Department of Human Genetics, McGill University, Montreal, QC, Canada.
Department of Neurology and Neurosurgery, Montreal Neurological Institute, McGill University, Montreal, QC, Canada.
BMC Psychiatry. 2020 Feb 28;20(1):92. doi: 10.1186/s12888-020-02503-5.
Machine learning (ML) algorithms and methods offer great tools to analyze large complex genomic datasets. Our goal was to compare the genomic architecture of schizophrenia (SCZ) and autism spectrum disorder (ASD) using ML.
In this paper, we used regularized gradient boosted machines to analyze whole-exome sequencing (WES) data from individuals SCZ and ASD in order to identify important distinguishing genetic features. We further demonstrated a method of gene clustering to highlight which subsets of genes identified by the ML algorithm are mutated concurrently in affected individuals and are central to each disease (i.e., ASD vs. SCZ "hub" genes).
In summary, after correcting for population structure, we found that SCZ and ASD cases could be successfully separated based on genetic information, with 86-88% accuracy on the testing dataset. Through bioinformatic analysis, we explored if combinations of genes concurrently mutated in patients with the same condition ("hub" genes) belong to specific pathways. Several themes were found to be associated with ASD, including calcium ion transmembrane transport, immune system/inflammation, synapse organization, and retinoid metabolic process. Moreover, ion transmembrane transport, neurotransmitter transport, and microtubule/cytoskeleton processes were highlighted for SCZ.

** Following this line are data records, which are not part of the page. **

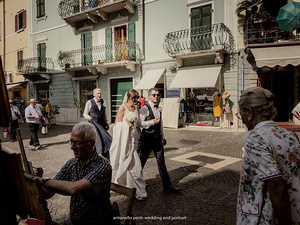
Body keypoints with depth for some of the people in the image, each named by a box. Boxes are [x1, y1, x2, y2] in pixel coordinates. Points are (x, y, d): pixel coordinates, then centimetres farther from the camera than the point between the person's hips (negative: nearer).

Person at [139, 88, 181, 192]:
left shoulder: (157, 108, 13)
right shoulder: (145, 108, -12)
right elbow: (139, 123, -20)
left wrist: (163, 137, 20)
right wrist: (153, 122, -21)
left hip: (157, 138, 7)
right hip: (147, 138, -7)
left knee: (161, 161, 9)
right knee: (142, 160, 7)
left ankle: (167, 185, 16)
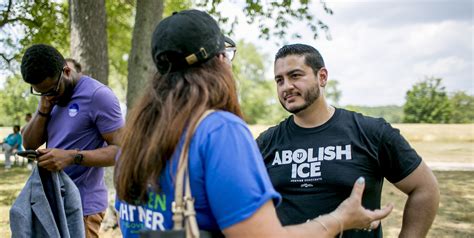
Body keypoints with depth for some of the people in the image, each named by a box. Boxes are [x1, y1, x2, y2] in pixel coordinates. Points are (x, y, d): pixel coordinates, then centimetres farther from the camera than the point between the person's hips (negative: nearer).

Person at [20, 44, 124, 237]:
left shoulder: (98, 95, -16)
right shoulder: (49, 95, 9)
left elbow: (120, 149, -18)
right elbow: (29, 144, 8)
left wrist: (72, 156, -28)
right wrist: (43, 111, -7)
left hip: (82, 205, -7)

Our manuscript introduces a novel comparative approach for studying the genetic architecture of genetically related diseases with complex inheritance and highlights genetic similarities and differences between ASD and SCZ.
机器学习 (ML) 算法和方法为分析大型复杂基因组数据集提供了很好的工具。我们的目标是使用 ML 比较精神分裂症 (SCZ) 和自闭症谱系障碍 (ASD) 的基因组结构。
在本文中,我们使用正则化梯度提升机来分析 SCZ 和 ASD 个体的全外显子测序 (WES) 数据,以识别重要的区分遗传特征。我们进一步展示了一种基因聚类方法,以突出由 ML 算法识别的基因子集在受影响个体中同时发生突变,并成为每种疾病的核心(即 ASD 与 SCZ“枢纽”基因)。
总之,在纠正了群体结构后,我们发现可以基于遗传信息成功地将 SCZ 和 ASD 病例分开,在测试数据集上的准确率为 86-88%。通过生物信息学分析,我们探讨了患有相同疾病的患者中同时突变的基因组合(“枢纽”基因)是否属于特定途径。发现了一些与 ASD 相关的主题,包括钙离子跨膜转运、免疫系统/炎症、突触组织和视黄醇代谢过程。此外,还强调了 SCZ 离子跨膜转运、神经递质转运和微管/细胞骨架过程。
我们的手稿介绍了一种研究具有复杂遗传的相关疾病遗传结构的新颖比较方法,并强调了 ASD 和 SCZ 之间的遗传相似性和差异。